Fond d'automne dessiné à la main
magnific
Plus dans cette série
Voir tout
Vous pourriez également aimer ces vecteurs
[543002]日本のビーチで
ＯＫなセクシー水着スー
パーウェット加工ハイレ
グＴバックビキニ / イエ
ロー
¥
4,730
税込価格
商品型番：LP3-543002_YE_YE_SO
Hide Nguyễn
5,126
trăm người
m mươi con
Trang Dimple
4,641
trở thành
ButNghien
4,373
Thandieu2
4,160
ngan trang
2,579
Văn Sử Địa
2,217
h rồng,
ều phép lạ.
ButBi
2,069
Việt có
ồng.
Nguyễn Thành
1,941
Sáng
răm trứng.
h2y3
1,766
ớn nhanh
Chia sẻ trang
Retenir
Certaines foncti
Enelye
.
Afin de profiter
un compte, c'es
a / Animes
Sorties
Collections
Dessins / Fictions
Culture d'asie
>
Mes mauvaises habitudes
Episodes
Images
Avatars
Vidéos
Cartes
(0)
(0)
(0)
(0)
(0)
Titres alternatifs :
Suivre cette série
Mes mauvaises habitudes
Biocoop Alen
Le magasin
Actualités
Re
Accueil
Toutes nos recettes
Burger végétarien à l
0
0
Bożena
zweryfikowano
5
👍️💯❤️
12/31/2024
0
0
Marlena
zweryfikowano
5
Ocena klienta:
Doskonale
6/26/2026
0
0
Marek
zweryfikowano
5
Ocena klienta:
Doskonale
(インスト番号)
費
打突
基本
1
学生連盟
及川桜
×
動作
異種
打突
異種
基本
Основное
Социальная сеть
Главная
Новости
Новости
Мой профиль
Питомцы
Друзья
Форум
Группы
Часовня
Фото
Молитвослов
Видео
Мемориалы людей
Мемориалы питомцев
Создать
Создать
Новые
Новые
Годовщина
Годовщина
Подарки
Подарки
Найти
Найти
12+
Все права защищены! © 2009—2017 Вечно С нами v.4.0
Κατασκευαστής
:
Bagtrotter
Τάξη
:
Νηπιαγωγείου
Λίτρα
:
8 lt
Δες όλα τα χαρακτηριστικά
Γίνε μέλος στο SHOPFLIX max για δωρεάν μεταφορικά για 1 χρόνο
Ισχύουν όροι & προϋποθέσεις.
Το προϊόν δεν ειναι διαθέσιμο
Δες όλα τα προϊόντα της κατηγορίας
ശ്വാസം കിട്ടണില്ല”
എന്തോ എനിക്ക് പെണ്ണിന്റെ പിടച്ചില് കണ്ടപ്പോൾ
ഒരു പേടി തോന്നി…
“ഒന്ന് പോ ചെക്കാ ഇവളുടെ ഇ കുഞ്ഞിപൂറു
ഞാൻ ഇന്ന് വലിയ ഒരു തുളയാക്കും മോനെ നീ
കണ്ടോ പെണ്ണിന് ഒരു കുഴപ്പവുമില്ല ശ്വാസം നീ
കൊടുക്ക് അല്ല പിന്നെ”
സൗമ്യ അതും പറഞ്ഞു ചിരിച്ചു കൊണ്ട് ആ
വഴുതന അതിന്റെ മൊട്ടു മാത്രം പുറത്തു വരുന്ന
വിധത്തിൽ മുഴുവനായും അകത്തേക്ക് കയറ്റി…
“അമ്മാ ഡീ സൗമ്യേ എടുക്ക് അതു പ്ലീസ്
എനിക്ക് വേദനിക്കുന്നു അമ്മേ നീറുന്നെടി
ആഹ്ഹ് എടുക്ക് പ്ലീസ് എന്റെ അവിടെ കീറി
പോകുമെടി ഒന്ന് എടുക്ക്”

WHAT YOU SHOULD DO →
In full and without alteration, write out each record.

TASK RESPONSE →
Fond d'automne dessiné à la main
magnific
Plus dans cette série
Voir tout
Vous pourriez également aimer ces vecteurs
[543002]日本のビーチで
ＯＫなセクシー水着スー
パーウェット加工ハイレ
グＴバックビキニ / イエ
ロー
¥
4,730
税込価格
商品型番：LP3-543002_YE_YE_SO
Hide Nguyễn
5,126
trăm người
m mươi con
Trang Dimple
4,641
trở thành
ButNghien
4,373
Thandieu2
4,160
ngan trang
2,579
Văn Sử Địa
2,217
h rồng,
ều phép lạ.
ButBi
2,069
Việt có
ồng.
Nguyễn Thành
1,941
Sáng
răm trứng.
h2y3
1,766
ớn nhanh
Chia sẻ trang
Retenir
Certaines foncti
Enelye
.
Afin de profiter
un compte, c'es
a / Animes
Sorties
Collections
Dessins / Fictions
Culture d'asie
>
Mes mauvaises habitudes
Episodes
Images
Avatars
Vidéos
Cartes
(0)
(0)
(0)
(0)
(0)
Titres alternatifs :
Suivre cette série
Mes mauvaises habitudes
Biocoop Alen
Le magasin
Actualités
Re
Accueil
Toutes nos recettes
Burger végétarien à l
0
0
Bożena
zweryfikowano
5
👍️💯❤️
12/31/2024
0
0
Marlena
zweryfikowano
5
Ocena klienta:
Doskonale
6/26/2026
0
0
Marek
zweryfikowano
5
Ocena klienta:
Doskonale
(インスト番号)
費
打突
基本
1
学生連盟
及川桜
×
動作
異種
打突
異種
基本
Основное
Социальная сеть
Главная
Новости
Новости
Мой профиль
Питомцы
Друзья
Форум
Группы
Часовня
Фото
Молитвослов
Видео
Мемориалы людей
Мемориалы питомцев
Создать
Создать
Новые
Новые
Годовщина
Годовщина
Подарки
Подарки
Найти
Найти
12+
Все права защищены! © 2009—2017 Вечно С нами v.4.0
Κατασκευαστής
:
Bagtrotter
Τάξη
:
Νηπιαγωγείου
Λίτρα
:
8 lt
Δες όλα τα χαρακτηριστικά
Γίνε μέλος στο SHOPFLIX max για δωρεάν μεταφορικά για 1 χρόνο
Ισχύουν όροι & προϋποθέσεις.
Το προϊόν δεν ειναι διαθέσιμο
Δες όλα τα προϊόντα της κατηγορίας
ശ്വാസം കിട്ടണില്ല”
എന്തോ എനിക്ക് പെണ്ണിന്റെ പിടച്ചില് കണ്ടപ്പോൾ
ഒരു പേടി തോന്നി…
“ഒന്ന് പോ ചെക്കാ ഇവളുടെ ഇ കുഞ്ഞിപൂറു
ഞാൻ ഇന്ന് വലിയ ഒരു തുളയാക്കും മോനെ നീ
കണ്ടോ പെണ്ണിന് ഒരു കുഴപ്പവുമില്ല ശ്വാസം നീ
കൊടുക്ക് അല്ല പിന്നെ”
സൗമ്യ അതും പറഞ്ഞു ചിരിച്ചു കൊണ്ട് ആ
വഴുതന അതിന്റെ മൊട്ടു മാത്രം പുറത്തു വരുന്ന
വിധത്തിൽ മുഴുവനായും അകത്തേക്ക് കയറ്റി…
“അമ്മാ ഡീ സൗമ്യേ എടുക്ക് അതു പ്ലീസ്
എനിക്ക് വേദനിക്കുന്നു അമ്മേ നീറുന്നെടി
ആഹ്ഹ് എടുക്ക് പ്ലീസ് എന്റെ അവിടെ കീറി
പോകുമെടി ഒന്ന് എടുക്ക്”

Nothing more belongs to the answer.